Revive the more than 125 environmental rules (and counting) — including more than 40 involving greenhouse gases directly
He could revoke the Affordable Clean Energy rule, the Trump’s administration’s replacement for the Obama administration’s Clean Power Plan rule
Vox’s Umair Irfan has a full list of executive actions that Biden has already committed to taking.

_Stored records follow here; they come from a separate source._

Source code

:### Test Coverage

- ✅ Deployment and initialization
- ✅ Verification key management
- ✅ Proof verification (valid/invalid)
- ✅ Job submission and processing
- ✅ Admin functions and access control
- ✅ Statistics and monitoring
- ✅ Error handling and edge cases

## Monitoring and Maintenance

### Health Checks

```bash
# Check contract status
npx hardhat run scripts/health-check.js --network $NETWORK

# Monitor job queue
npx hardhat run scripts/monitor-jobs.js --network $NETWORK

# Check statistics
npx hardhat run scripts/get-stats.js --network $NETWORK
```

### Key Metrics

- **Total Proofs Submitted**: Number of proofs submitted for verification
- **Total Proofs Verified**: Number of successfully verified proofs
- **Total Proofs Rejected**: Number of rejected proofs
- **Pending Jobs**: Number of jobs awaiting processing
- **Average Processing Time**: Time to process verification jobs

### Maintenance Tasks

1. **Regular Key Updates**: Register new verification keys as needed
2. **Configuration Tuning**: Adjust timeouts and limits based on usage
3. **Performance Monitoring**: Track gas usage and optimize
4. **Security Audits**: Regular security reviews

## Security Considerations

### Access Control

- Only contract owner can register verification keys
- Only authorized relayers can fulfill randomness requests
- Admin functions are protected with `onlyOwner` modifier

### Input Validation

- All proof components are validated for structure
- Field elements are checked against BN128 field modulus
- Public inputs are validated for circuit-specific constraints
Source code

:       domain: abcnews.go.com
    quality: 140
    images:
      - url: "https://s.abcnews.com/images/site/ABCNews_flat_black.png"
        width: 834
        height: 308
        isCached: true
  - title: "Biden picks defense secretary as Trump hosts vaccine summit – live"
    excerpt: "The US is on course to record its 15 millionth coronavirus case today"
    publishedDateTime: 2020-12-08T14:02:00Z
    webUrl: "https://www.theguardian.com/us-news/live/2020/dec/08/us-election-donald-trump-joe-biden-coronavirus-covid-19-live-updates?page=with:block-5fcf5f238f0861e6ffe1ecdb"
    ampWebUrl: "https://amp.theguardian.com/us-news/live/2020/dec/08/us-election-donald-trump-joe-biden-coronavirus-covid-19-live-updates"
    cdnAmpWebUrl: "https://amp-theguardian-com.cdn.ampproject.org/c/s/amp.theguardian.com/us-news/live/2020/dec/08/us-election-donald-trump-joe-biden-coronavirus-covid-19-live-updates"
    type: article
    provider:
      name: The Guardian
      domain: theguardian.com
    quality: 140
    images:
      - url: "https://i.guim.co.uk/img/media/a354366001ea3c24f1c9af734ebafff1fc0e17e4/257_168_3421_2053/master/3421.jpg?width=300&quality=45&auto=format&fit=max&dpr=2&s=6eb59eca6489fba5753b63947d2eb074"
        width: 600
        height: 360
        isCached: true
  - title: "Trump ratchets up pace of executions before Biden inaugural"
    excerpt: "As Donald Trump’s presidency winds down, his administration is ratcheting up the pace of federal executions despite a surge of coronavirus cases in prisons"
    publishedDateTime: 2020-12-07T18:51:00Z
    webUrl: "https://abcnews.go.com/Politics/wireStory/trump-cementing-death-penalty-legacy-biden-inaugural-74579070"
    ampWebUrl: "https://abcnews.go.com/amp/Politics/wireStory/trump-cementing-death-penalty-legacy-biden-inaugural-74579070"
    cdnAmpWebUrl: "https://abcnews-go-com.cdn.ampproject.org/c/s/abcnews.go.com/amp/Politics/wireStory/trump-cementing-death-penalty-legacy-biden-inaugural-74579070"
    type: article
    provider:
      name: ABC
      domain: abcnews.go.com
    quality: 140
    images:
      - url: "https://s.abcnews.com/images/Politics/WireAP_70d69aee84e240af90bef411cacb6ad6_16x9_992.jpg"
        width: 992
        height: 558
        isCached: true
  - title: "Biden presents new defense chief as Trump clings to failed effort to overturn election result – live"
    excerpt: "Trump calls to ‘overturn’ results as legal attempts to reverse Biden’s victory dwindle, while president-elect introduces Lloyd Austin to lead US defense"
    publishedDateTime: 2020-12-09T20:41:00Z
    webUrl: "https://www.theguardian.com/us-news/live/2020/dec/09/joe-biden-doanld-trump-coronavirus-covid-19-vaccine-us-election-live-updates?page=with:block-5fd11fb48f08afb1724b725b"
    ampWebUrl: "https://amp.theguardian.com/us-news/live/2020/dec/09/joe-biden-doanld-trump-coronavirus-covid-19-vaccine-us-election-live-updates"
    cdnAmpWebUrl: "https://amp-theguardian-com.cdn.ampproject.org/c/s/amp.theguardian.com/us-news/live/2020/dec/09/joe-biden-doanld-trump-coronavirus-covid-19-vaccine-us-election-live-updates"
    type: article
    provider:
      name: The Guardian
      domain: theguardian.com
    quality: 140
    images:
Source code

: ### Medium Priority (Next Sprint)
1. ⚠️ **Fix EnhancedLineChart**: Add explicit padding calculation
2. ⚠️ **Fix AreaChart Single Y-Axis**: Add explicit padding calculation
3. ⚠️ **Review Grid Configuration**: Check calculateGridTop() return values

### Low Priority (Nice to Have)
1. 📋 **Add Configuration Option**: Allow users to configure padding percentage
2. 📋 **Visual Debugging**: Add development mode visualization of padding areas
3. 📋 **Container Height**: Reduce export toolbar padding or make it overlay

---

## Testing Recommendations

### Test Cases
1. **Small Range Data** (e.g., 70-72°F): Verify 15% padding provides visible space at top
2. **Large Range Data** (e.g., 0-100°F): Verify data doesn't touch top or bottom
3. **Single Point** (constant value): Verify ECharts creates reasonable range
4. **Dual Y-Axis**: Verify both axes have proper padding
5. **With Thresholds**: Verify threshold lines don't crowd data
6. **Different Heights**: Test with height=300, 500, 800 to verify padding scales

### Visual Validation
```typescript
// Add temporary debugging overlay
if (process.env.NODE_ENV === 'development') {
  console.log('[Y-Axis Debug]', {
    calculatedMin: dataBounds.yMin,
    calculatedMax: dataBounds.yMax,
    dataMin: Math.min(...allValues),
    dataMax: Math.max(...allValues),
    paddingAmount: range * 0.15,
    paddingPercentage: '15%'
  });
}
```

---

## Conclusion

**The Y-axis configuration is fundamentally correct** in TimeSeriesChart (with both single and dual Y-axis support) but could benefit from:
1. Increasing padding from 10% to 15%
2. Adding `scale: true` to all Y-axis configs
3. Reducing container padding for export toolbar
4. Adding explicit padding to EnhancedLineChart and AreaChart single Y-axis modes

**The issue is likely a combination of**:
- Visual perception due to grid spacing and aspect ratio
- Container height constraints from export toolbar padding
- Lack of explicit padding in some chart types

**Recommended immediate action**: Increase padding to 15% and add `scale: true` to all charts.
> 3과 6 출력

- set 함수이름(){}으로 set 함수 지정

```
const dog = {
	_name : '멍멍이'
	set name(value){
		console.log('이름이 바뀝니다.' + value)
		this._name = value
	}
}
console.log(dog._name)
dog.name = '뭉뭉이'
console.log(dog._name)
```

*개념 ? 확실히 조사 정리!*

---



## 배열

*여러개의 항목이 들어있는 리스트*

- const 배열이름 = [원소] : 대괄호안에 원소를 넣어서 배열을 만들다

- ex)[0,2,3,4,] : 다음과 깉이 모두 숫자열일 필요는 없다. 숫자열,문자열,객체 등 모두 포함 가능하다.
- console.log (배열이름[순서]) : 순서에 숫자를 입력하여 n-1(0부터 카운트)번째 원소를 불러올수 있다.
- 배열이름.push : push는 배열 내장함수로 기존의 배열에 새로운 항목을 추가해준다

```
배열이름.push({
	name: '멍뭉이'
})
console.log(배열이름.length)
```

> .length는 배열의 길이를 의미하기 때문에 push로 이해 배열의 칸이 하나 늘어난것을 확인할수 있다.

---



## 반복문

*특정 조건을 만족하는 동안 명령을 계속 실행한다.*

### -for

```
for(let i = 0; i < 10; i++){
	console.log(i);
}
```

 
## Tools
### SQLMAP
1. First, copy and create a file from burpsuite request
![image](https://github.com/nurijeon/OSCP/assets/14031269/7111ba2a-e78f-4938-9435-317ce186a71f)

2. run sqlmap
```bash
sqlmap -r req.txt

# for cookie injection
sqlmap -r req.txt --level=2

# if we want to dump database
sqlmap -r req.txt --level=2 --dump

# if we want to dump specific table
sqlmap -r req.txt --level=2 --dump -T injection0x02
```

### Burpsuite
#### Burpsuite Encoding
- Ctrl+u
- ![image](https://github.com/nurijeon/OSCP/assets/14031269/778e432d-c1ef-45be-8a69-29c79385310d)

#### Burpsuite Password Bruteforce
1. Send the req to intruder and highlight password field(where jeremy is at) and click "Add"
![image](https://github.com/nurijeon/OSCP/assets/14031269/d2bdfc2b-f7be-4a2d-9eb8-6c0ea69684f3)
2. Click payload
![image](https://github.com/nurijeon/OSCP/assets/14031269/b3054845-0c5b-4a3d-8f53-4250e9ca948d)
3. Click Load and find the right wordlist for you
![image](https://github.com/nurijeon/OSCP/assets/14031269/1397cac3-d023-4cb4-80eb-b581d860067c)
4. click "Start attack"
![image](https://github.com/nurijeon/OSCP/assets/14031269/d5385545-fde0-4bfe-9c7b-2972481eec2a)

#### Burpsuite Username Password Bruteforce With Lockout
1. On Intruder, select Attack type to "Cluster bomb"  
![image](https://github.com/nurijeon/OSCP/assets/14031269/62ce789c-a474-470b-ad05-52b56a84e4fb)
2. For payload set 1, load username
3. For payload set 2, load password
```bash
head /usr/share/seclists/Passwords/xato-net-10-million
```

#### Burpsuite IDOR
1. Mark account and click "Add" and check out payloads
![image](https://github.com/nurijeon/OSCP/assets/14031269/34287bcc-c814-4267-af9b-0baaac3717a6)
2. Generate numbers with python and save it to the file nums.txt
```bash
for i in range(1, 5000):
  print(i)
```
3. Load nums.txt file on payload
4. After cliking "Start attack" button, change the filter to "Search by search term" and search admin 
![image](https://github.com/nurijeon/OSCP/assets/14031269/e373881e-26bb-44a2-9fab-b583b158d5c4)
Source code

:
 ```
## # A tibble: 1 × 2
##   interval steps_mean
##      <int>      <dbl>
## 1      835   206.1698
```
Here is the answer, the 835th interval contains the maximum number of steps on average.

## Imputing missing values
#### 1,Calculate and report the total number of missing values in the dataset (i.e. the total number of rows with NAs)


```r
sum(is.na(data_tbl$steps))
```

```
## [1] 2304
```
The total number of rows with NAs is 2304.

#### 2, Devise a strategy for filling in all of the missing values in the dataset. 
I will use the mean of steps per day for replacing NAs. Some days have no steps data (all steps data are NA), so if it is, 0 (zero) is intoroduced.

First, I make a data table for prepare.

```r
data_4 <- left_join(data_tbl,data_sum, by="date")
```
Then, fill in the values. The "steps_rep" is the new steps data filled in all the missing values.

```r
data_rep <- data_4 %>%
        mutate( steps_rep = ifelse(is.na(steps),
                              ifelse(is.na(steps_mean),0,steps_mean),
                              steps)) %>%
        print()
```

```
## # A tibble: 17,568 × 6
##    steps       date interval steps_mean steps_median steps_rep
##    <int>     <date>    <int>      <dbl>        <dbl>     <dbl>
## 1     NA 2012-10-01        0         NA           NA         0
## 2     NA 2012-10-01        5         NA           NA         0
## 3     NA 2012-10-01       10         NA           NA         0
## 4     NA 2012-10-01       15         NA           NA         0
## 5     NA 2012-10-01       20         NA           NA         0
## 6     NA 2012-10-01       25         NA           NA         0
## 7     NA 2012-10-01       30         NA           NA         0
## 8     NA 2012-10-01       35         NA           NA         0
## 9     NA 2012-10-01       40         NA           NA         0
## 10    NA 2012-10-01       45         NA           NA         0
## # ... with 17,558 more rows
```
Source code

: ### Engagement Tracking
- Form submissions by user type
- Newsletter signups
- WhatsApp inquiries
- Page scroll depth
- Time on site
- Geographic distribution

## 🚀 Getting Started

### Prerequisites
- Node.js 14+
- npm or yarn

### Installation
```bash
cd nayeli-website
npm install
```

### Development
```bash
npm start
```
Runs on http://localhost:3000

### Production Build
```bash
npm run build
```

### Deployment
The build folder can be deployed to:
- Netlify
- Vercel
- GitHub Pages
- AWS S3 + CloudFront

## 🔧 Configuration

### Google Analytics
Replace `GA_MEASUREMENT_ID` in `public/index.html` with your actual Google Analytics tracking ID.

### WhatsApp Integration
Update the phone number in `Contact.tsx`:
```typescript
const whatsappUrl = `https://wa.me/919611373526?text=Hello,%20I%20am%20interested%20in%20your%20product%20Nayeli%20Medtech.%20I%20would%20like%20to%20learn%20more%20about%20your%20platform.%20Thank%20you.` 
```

Here are a few notable ones:
* Requiring aggressive methane pollution limits for new oil and gas operations
* Using the federal government procurement system — which spends $500 billion every year — to drive toward 100 percent clean energy and zero-emissions vehicles
* Ensuring that all US government installations, buildings, and facilities are more efficient and climate-ready, harnessing the purchasing power and supply chains to drive innovation
* Reducing greenhouse gas emissions from transportation — the fastest-growing source of US climate pollution — by preserving and implementing the existing Clean Air Act, and developing rigorous new fuel economy standards aimed at ensuring 100 percent of new light- and medium-duty vehicles will be electrified and annual improvements are made for heavy-duty vehicles
* Doubling down on the liquid fuels of the future, which makes agriculture a key part of the solution to climate change. Advanced biofuels, made with materials like switchgrass and algae, can create jobs and new solutions to reduce emissions in planes, oceangoing vessels, and more.
* Saving consumers money and reducing emissions through new, aggressive appliance and building efficiency standards.
* Protecting America’s natural treasures by permanently protecting the Arctic National Wildlife Refuge and other areas impacted by President Trump’s attacks on federal lands and waters, establishing national parks and monuments that reflect America’s natural heritage, banning new oil and gas permitting on public lands and waters, modifying royalties to account for climate costs, and establishing targeted programs to enhance reforestation and develop renewables on federal lands and waters, with the goal of doubling offshore wind by 2030
Use executive authority to forgive the first $50,000 in federal student debt for every borrower with federal student loans
Trump set the refugee cap for fiscal year 2021 at only 15,000 people, down from the 110,000-person ceiling that Barack Obama set his last year in office. Biden has explicitly promised to raise it to 125,000 and increase it from there.
Biden has promised not to build “one more foot” of the US-Mexico border wall
The president-elect has also promised a comprehensive rollback of many Trump initiatives, from his family separation policy to the “travel ban” on 13 mostly Muslim-majority countries to his policy of sending asylum seekers at the border back to Mexico. He could also try to repeal the “public charge rule,” which effectively places a wealth test on prospective immigrants and green card applicants, through the rule making process.
He has also promised to revive the Obama-era Deferred Action for Childhood Arrivals (DACA) program that offered protection from deportation to nearly 644,000 immigrants who arrived without authorization as children
Reverse Trump’s rollback of air pollution and lead poisoning rules
Cut back on factory farming
Create a postal banking system....The idea is to provide free, or at least extremely low-cost, banking services to people currently outside the mainstream banking sector.
Crack down on Wall Street....Imposing a size cap on banks, using the Federal Reserve’s authority under either Dodd-Frank or the Federal Deposit Insurance Act. The regulation could follow proposed legislation by Sen. Bernie Sanders (I-VT) and Rep. Brad Sherman (D-CA) and break up JPMorgan Chase, Bank of America, Citigroup, Wells Fargo, Goldman Sachs, and Morgan Stanley, as well as the insurers Prudential, MetLife, and AIG. This is a fairly unlikely and extreme option, but one with some support within the Democratic Party.
Biden will stop the Trump administration’s efforts to undermine the Affordable Care Act (for instance, by reducing spending on outreach). He will likely also roll back the Trump administration’s efforts to encourage states to adopt work requirements for Medicaid.